Rwanda polls: Kagame wins with 92% landslide
By Our Staff Writer – 9th-15th Aug 2010
Incumbent Rwandan President Maj. General Paul Kagame has won the tiny central African country’s second post-genocide elections with a massive landslide.
“His Excellency Paul Kagame has 1,610,422 votes – this is equivalent to 92.9%. Fellow Rwandans, this is the result in eleven districts. Clearly, there is likely to be not much difference even after we announce the result in the remaining districts”; said Chrysologue Karangwa from Rwanda’s Electoral Commission. Kagame’s win was really never in doubt. First of all, Kagame still enjoys both local and international goodwill for his role in ending the 1994 genocide that claimed the lives of over 800,000 ethnic Tutsi’s and moderate Hutus. Secondly, since he became president, Kagame has presided over rapid economic growth and stability in Rwanda.
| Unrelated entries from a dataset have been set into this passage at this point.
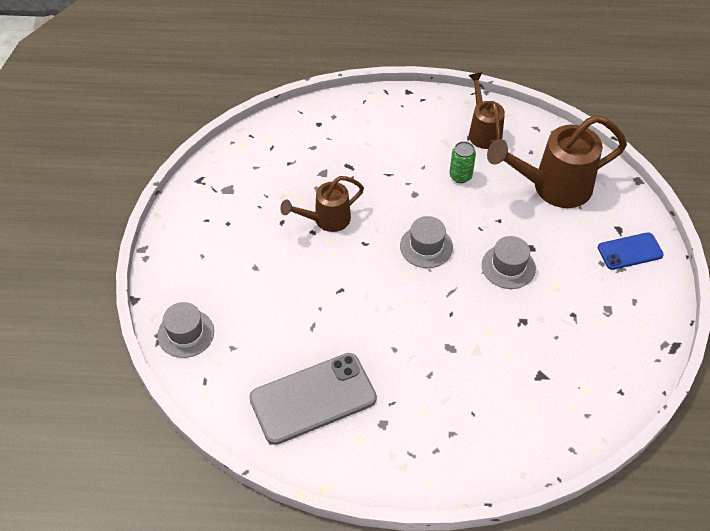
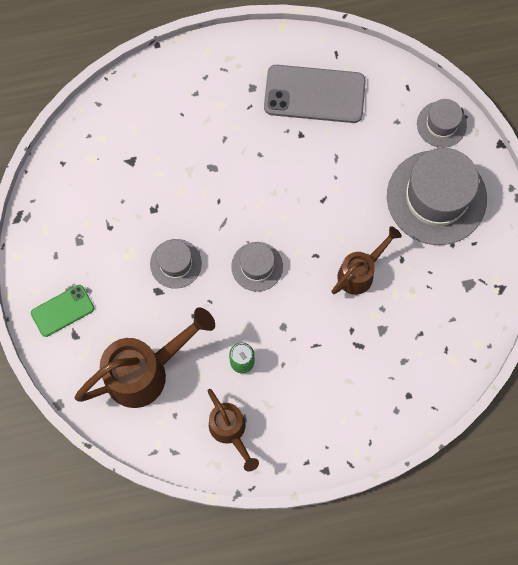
camera: 165 degrees right, 20 degrees up
grey phone [249,353,377,445] -> grey phone turned 45 degrees clockwise [264,65,366,123]
blue phone [598,232,664,270] -> green phone [31,285,94,337]
none -> grey hat [387,148,487,245]

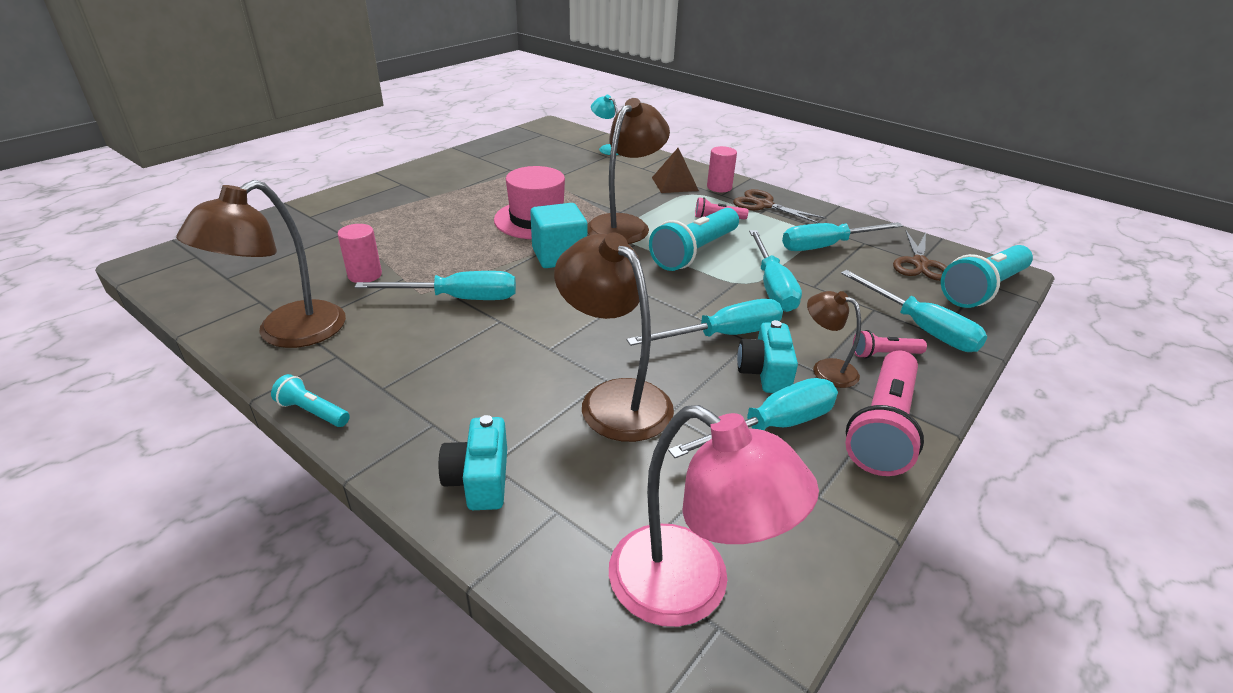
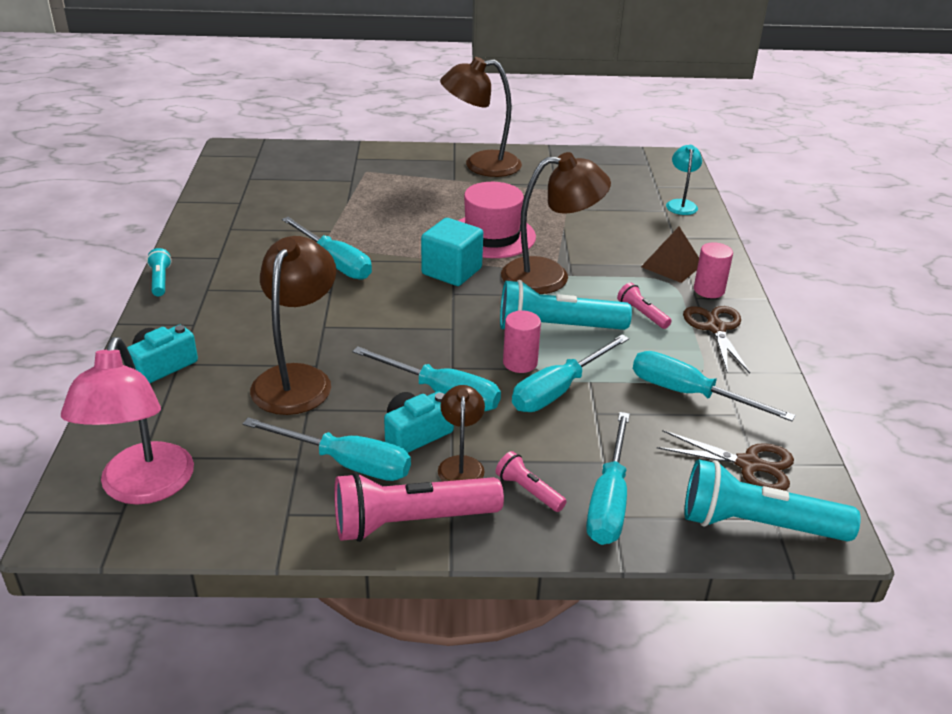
camera: 50 degrees right, 0 degrees up
brown lamp [176,180,346,348] -> brown lamp moved to [440,57,522,177]
pink cylinder [338,224,382,283] -> pink cylinder moved to [503,311,541,373]
brown scissors [893,230,947,281] -> brown scissors turned 135 degrees counterclockwise [657,430,794,491]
He has also adopted a very hard stance against corruption as well as against political dissent. All these factors have gravitated to ensure that Kagame’s position wouldn’t come under any real threat; politically speaking at least! The only real question has been around the margin of his expected landslide.
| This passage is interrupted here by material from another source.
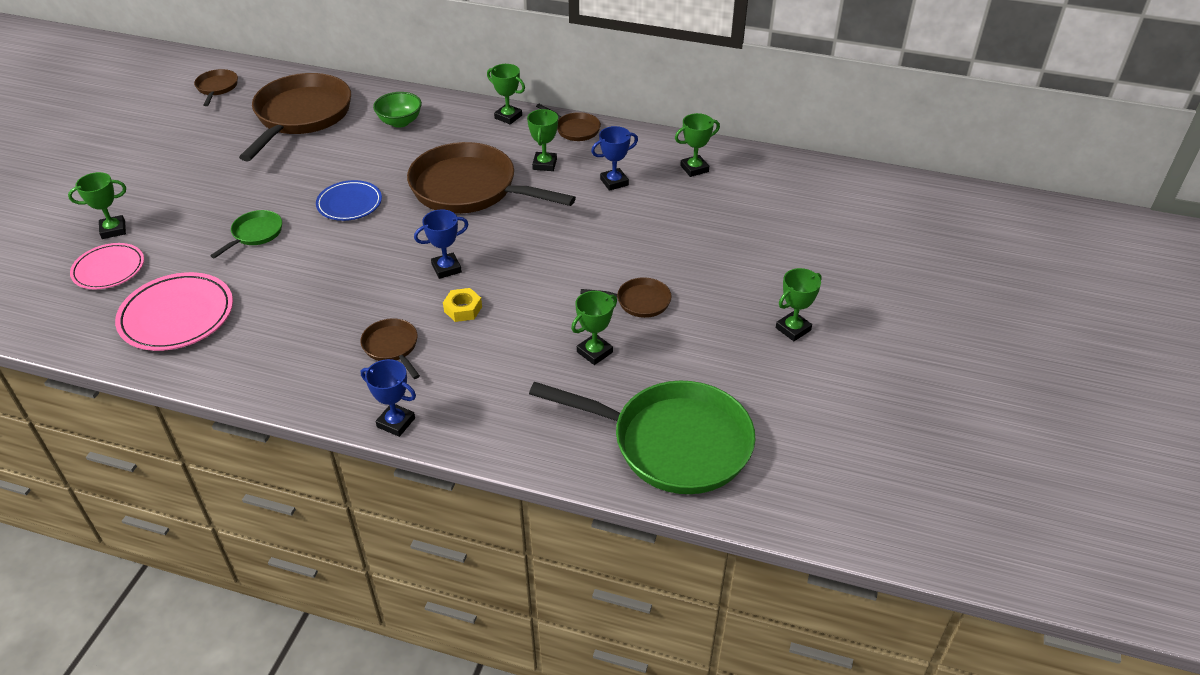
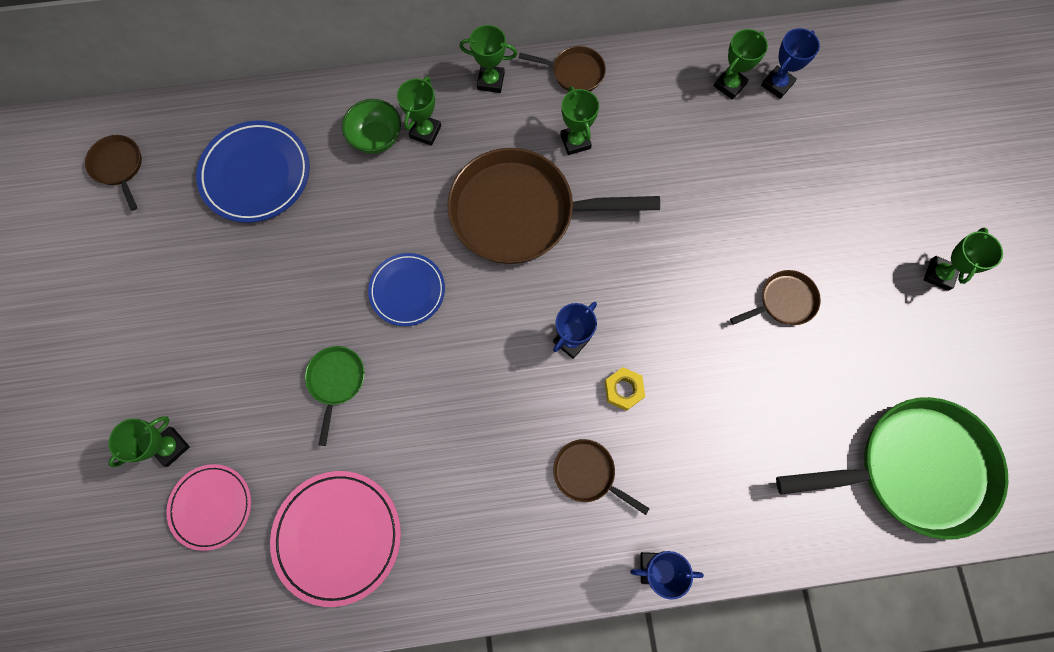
camera: 25 degrees left, 30 degrees up
brown pan [239,73,351,162] -> blue plate [196,120,310,223]
green trophy [571,291,617,365] -> green trophy moved to [397,76,441,146]
blue trophy [591,126,638,191] -> blue trophy moved to [761,28,820,99]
In the last general elections, Kagame’s landslide was an almost embarrassing 95%. This time round, it has fallen by a mere 3%. As small as that 3% drop may look, it is still great testament to the work that Kagame’s political opponents have done under very difficult circumstances. For example, a key opposition figure in Rwanda was recently murdered under very suspicious circumstance.
Rwanda has in the last few months also attracted a lot of negative publicity of its human rights record as well as over the attempted murder of renegade Rwandan Gen. Kayumba Nyamwasa in Johannesburg-South Africa.